Extracted data entries
[Start of section]
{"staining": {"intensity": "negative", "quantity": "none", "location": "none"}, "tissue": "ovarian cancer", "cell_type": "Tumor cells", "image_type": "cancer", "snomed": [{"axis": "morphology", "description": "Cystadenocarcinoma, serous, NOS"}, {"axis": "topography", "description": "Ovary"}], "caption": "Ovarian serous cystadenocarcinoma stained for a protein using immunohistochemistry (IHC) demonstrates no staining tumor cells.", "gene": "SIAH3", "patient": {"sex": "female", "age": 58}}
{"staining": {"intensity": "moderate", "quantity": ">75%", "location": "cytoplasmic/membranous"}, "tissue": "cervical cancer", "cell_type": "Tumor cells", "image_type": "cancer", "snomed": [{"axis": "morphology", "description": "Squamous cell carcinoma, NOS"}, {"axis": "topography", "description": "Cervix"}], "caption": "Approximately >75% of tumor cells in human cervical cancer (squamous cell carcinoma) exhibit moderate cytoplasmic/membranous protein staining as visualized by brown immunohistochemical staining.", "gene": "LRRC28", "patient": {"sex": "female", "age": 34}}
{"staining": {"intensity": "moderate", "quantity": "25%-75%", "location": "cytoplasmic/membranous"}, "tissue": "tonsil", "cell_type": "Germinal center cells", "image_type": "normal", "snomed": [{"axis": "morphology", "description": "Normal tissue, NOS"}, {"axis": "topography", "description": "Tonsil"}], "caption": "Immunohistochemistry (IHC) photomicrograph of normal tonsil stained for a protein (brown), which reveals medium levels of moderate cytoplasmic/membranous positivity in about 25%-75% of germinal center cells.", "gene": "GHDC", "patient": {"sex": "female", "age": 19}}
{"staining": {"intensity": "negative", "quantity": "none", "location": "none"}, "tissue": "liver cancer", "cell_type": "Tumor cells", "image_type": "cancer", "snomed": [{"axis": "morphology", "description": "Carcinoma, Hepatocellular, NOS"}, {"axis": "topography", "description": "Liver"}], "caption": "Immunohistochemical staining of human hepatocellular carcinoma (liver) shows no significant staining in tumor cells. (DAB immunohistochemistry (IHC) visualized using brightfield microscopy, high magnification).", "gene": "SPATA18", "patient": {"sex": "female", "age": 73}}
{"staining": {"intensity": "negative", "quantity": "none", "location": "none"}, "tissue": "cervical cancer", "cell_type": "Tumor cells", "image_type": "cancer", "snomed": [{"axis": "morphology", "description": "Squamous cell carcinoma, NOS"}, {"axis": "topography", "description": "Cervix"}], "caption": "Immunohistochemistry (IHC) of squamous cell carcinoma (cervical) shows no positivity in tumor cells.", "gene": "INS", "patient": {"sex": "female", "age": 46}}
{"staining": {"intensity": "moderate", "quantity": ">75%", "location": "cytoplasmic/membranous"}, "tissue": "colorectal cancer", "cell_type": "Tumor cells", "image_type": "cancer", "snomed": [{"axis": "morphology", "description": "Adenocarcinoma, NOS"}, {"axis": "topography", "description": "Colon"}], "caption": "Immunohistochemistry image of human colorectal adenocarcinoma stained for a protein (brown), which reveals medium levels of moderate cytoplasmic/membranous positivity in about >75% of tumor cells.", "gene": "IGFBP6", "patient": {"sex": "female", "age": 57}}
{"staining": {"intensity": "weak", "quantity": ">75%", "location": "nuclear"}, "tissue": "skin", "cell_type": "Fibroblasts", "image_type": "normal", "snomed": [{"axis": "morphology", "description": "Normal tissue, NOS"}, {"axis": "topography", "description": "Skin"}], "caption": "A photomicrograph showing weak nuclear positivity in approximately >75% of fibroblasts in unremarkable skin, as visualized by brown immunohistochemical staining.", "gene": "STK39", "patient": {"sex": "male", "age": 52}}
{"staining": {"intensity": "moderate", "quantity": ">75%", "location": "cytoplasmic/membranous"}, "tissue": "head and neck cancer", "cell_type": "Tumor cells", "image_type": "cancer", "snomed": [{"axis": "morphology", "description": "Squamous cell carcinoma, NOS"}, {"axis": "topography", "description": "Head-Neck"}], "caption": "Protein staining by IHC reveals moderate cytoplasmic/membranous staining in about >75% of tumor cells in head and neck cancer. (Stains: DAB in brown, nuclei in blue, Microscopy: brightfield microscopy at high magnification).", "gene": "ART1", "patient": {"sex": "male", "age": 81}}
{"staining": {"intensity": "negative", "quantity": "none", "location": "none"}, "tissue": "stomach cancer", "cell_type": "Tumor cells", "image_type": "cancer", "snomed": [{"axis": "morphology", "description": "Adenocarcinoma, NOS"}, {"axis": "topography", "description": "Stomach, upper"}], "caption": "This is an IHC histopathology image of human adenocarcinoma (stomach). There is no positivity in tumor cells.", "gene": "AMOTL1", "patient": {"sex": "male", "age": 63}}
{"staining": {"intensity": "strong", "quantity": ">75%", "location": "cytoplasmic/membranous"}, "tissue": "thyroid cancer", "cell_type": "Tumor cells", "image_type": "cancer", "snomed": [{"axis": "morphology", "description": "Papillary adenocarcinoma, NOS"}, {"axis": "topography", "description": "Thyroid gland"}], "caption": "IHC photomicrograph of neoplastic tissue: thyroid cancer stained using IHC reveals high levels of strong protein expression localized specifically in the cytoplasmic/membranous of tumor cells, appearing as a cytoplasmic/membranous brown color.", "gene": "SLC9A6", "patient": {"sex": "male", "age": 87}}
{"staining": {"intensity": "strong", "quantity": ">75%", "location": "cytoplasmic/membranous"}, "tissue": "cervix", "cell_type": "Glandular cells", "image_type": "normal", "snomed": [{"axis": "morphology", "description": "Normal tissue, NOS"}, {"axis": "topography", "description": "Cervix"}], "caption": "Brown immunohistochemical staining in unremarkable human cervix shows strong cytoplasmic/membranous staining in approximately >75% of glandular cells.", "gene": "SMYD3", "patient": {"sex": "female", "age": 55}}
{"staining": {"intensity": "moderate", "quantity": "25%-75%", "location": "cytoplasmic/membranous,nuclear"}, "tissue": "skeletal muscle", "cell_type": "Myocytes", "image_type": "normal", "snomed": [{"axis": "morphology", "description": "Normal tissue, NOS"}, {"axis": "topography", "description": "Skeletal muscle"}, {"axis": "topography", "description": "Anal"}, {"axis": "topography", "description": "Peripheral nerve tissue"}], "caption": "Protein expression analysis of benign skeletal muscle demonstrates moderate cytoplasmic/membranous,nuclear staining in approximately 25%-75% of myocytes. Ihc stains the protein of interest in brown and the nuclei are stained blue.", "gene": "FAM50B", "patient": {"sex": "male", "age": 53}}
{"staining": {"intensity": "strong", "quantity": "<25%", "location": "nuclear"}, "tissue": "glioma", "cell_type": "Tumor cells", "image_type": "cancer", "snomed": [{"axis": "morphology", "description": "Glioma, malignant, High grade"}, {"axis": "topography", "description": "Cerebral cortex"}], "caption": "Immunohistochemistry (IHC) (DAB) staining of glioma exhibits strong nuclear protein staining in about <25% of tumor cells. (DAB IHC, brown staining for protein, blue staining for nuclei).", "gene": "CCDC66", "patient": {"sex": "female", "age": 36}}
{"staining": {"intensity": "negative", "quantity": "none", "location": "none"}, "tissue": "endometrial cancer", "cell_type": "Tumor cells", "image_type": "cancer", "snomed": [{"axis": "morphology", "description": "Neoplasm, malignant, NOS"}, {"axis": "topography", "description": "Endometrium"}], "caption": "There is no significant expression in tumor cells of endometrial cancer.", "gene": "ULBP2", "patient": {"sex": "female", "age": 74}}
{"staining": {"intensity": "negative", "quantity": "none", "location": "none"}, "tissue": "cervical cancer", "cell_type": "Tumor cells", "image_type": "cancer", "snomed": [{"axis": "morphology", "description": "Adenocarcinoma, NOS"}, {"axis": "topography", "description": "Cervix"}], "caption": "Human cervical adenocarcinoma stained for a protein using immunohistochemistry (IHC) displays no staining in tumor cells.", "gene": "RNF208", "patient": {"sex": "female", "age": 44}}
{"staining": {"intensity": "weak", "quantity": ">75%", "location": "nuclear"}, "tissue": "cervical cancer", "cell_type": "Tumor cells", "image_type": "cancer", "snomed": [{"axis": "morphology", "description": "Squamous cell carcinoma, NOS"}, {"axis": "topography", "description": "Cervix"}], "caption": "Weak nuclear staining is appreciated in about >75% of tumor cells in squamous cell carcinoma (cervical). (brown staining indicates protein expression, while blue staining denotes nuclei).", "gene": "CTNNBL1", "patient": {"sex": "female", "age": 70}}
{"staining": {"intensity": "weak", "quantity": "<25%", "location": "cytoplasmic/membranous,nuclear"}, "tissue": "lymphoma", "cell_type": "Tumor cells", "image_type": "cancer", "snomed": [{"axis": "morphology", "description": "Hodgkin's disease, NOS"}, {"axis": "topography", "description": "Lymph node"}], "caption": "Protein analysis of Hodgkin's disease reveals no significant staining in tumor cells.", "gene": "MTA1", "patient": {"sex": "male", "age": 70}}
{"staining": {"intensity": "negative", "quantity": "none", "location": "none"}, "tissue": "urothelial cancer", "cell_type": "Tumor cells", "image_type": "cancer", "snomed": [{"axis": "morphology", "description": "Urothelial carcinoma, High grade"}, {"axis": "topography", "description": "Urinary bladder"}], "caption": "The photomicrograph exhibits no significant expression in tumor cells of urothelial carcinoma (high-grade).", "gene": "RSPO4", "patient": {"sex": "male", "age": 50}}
[End of section]
§ Exercise instructions:
Pull out each line of the entries that contains "There".

§ Exercise response:
{"staining": {"intensity": "negative", "quantity": "none", "location": "none"}, "tissue": "stomach cancer", "cell_type": "Tumor cells", "image_type": "cancer", "snomed": [{"axis": "morphology", "description": "Adenocarcinoma, NOS"}, {"axis": "topography", "description": "Stomach, upper"}], "caption": "This is an IHC histopathology image of human adenocarcinoma (stomach). There is no positivity in tumor cells.", "gene": "AMOTL1", "patient": {"sex": "male", "age": 63}}
{"staining": {"intensity": "negative", "quantity": "none", "location": "none"}, "tissue": "endometrial cancer", "cell_type": "Tumor cells", "image_type": "cancer", "snomed": [{"axis": "morphology", "description": "Neoplasm, malignant, NOS"}, {"axis": "topography", "description": "Endometrium"}], "caption": "There is no significant expression in tumor cells of endometrial cancer.", "gene": "ULBP2", "patient": {"sex": "female", "age": 74}}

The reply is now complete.